IL PIÙ GRANDE UOMO SCIMMIA DEL PLEISTOCENE || Roy Lewis || Adelphi || 2015 || 184 pag.
«Il libro che avete fra le mani è uno dei più divertenti degli ultimi cinquecentomila anni» ha scritto Terry Pratchett. È vero, tanto tempo è passato, da quando vissero Ernest, il narratore di questo libro, con la sua ingegnosa famiglia, dal padre Edward, che fu senza dubbio «il più grande uomo scimmia del Pleistocene», a quell’amabile reazionario di zio Vania, che tornava sempre a vivere sugli alberi, a quel viaggiatore incallito dello zio Ian, per non parlare delle ragazze. Un curioso gruppetto, che si trovò, sotto la guida del grande Edward, nella delicata situazione di chi dà all’evoluzione una spinta che non si riequilibrerà mai: la spinta da cui siamo nati tutti noi. Ragionando con impeccabile acume scientifico, nonché un delizioso humour freddo, Edward e i suoi scoprirono «alcune delle cose più potenti e spaventose su cui la razza umana abbia mai messo le mani: il fuoco, la lancia, il matrimonio e così via», sempre sulla base di una elementare esigenza: quella di «cucinare senza essere cucinati e mangiare senza essere mangiati». E naturalmente non mancarono le dispute e i crucci, perché ogni volta si poteva discutere se quelle nuove invenzioni erano davvero buone o cattive, se non rischiavano di sfuggire al controllo e soprattutto se non andavano un po’ troppo contro la natura. Mah...
Pubblicato per la prima volta nel 1960, e poi ripreso più volte sotto vari titoli, questo libro si è fatto strada silenziosamente fra i classici della fantascienza a ritroso. Ma in realtà è un libro inclassificabile: una riflessione romanzesca, acutissima e leggera, su tutta la storia dell’umanità, contrassegnata in ogni dettaglio da quella limpidezza e da quell’ironia che appartengono alla migliore tradizione letteraria e scientifica inglese. Quando Théodore Monod lesse questo libro, segnalò all’autore uno o due errori tecnici, subito aggiungendo «che non importavano un accidente, perché la lettura del libro l’aveva fatto ridere tanto che era caduto da un cammello nel bel mezzo del Sahara».
RECENSIONE
Non è facile parlare di questo libro, ma potrei dire che è il libro che ironizza sull'uomo delle caverne, di quando ancora si viveva nella grotte e si cacciavano, con coraggio, prede venti volte più grandi di noi. La scoperta del fuoco diventa un evento eccezionale: si scopre che la carne cotta è molto più digeribile e gustosa di quella consumata cruda. Anche a quei tempi vi erano i litigi tra coniugi, si dovevano educare i figli, si doveva pensare a cosa mangiare e soprattutto, si doveva stare attenti a non essere mangiati, a non diventare prede.

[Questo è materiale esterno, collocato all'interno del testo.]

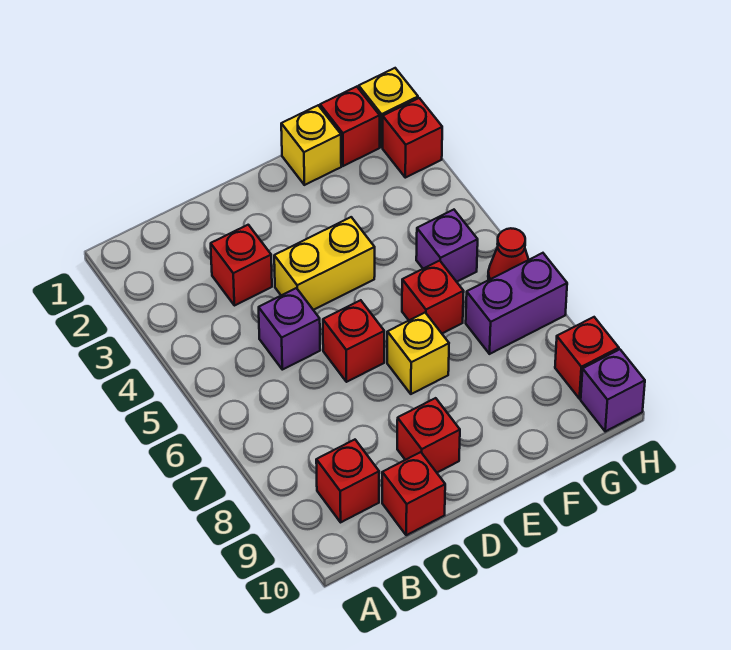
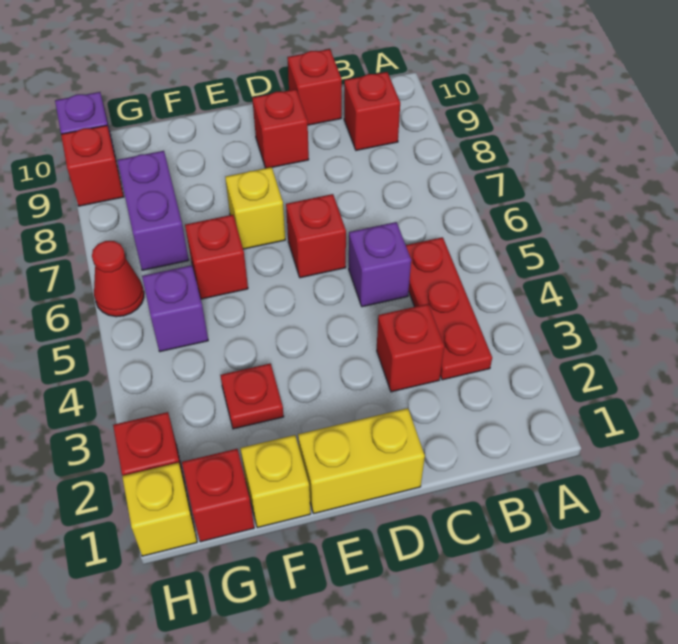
none -> red 1x3 plate [406,237,492,380]
yellow 1x2 brick [274,217,375,310] -> yellow 1x2 brick moved to [298,408,425,513]
none -> red 1x1 plate [220,363,284,429]
purple 1x2 brick [466,253,567,354] -> purple 1x2 brick turned to [117,151,189,270]

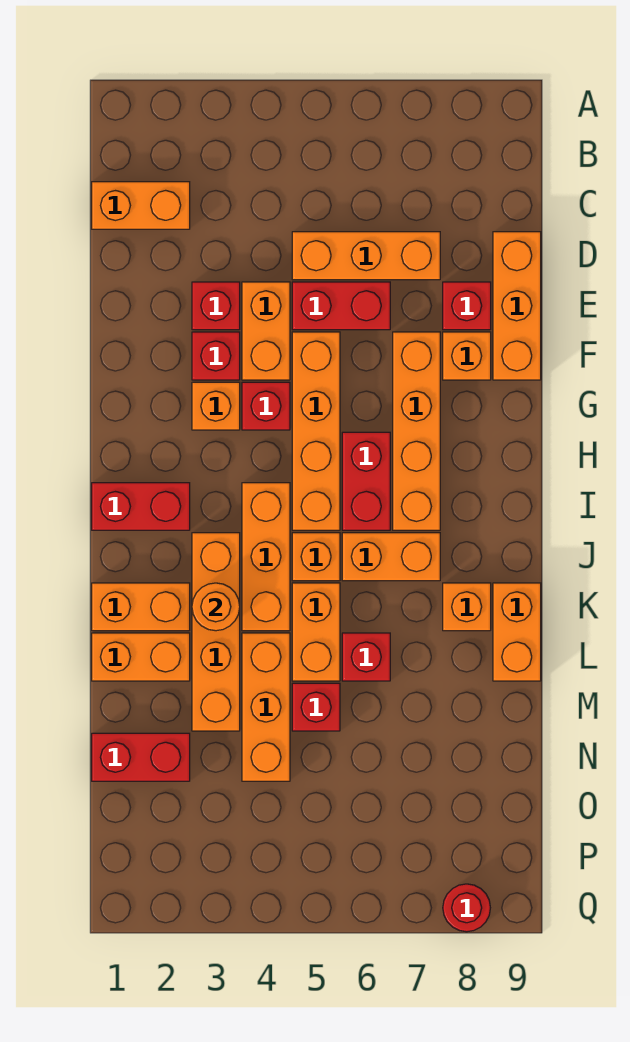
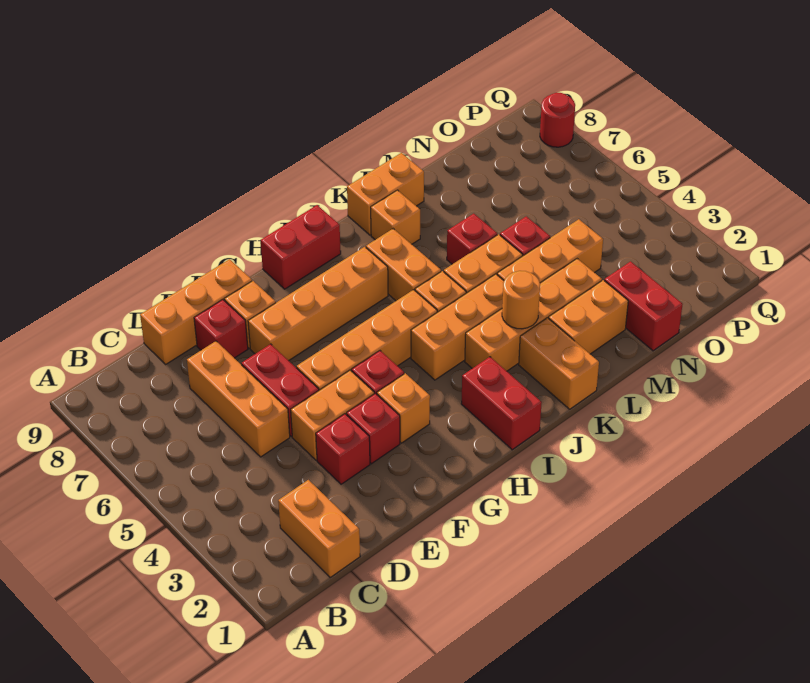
red 1x2 brick [342,432,390,530] -> red 1x2 brick moved to [261,205,341,289]
orange 1x2 brick [92,633,190,681] -> orange 1x2 brick turned to [549,280,628,354]

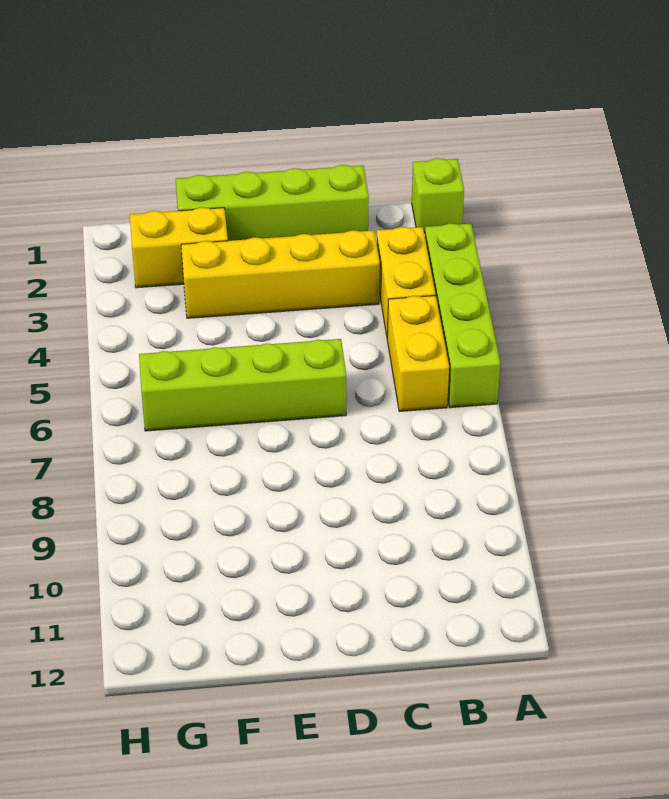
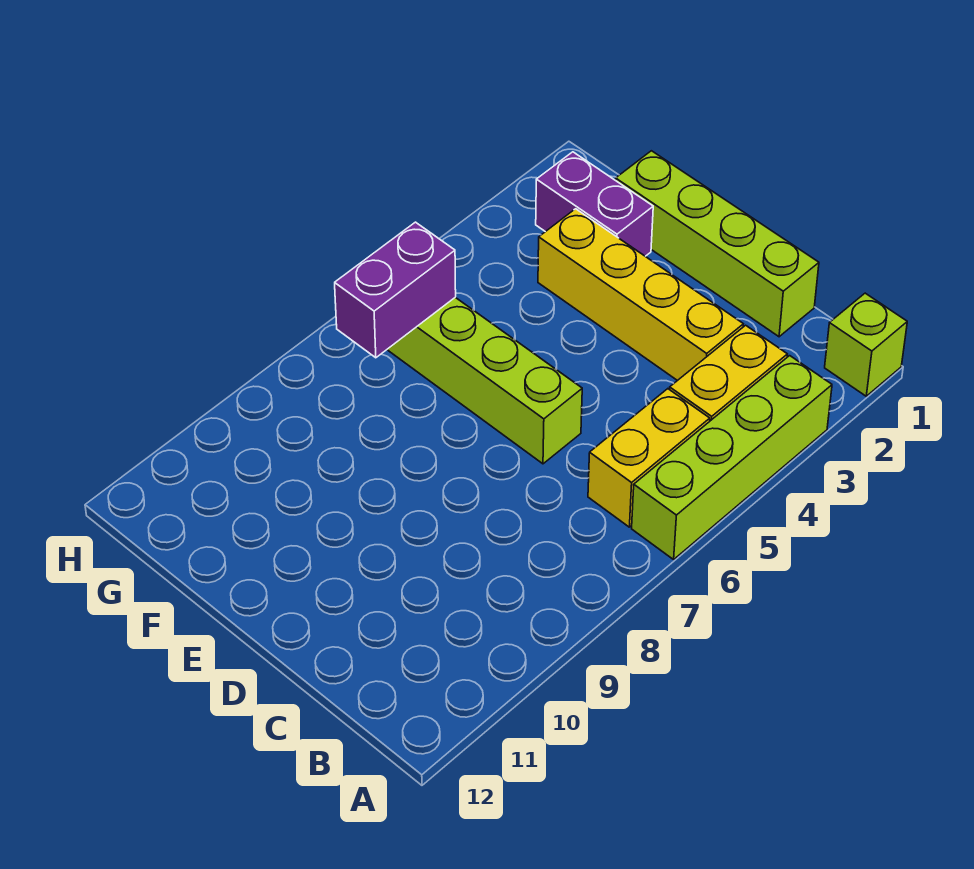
yellow 1x2 brick [130,207,228,288] -> purple 1x2 brick [536,152,653,256]
none -> purple 1x2 brick [335,222,456,358]

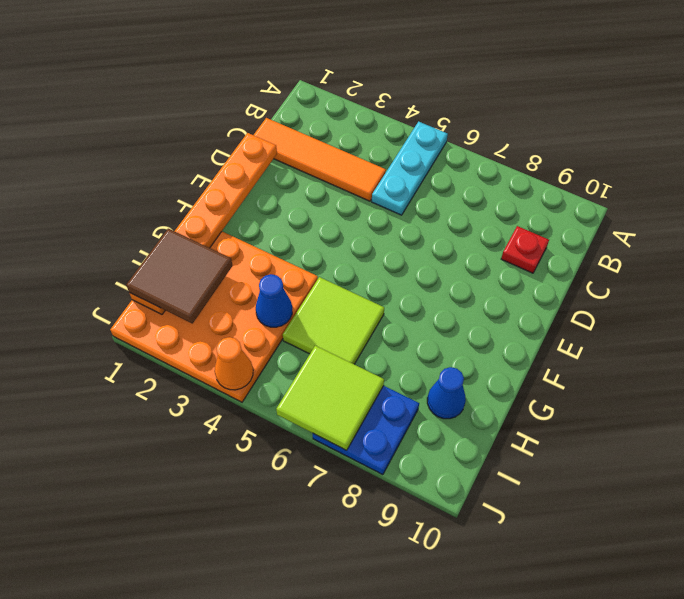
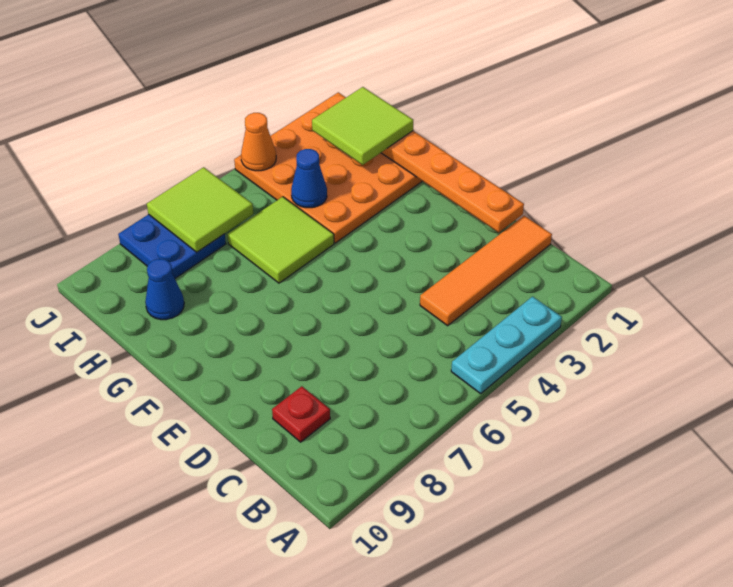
cyan 1x3 plate [372,122,448,215] -> cyan 1x3 plate turned to [451,297,562,394]
brown 2x2 tile [126,229,232,323] -> lime 2x2 tile [312,87,413,165]

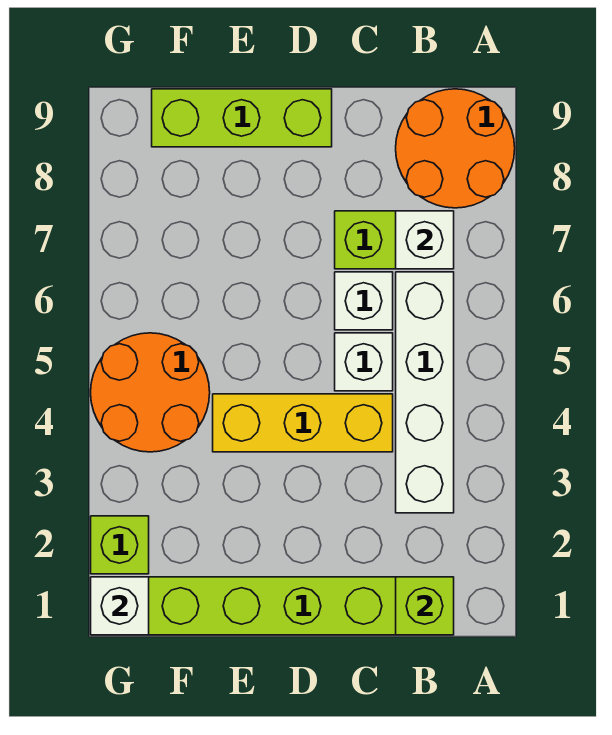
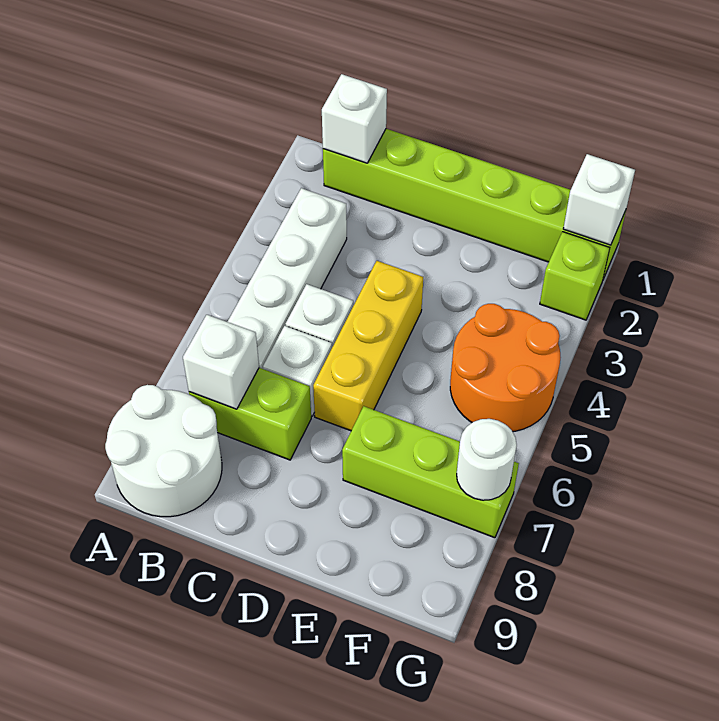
orange 2x2 round brick [396,89,515,208] -> white 2x2 round brick [105,385,222,517]
lime 1x1 brick [396,577,454,635] -> white 1x1 brick [322,74,387,163]
yellow 1x3 brick [213,394,393,452] -> yellow 1x3 brick turned to [313,261,423,431]
lime 1x3 brick [152,89,332,147] -> lime 1x3 brick moved to [342,406,519,538]
none -> white 1x1 round brick [457,419,517,500]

Non è un libro divertente, ma credo il contrario: fa riflettere sulla nostra condizione umana attuale, ci fa comprendere che gli stereotipi che c'erano prima dell'invenzione della scrittura e delle città, esistono tutt'oggi. Ci fa capire che l'uomo, anche quando ancora era più una scimmia che un umano, sbagliava ed era anche cattivo, egoista, e che secoli di storia non ci hanno cambiati, anzi, spesso ci hanno peggiorati.
Ma un messaggio, forte, esce fuori da questa lettura: l'essere umano tenta di migliorarsi, pur sapendo di essere una carogna, ma anche quando ci sforziamo di farlo combiniamo spesso solo guai.
E poi zio Vania, come dimenticare zio Vania!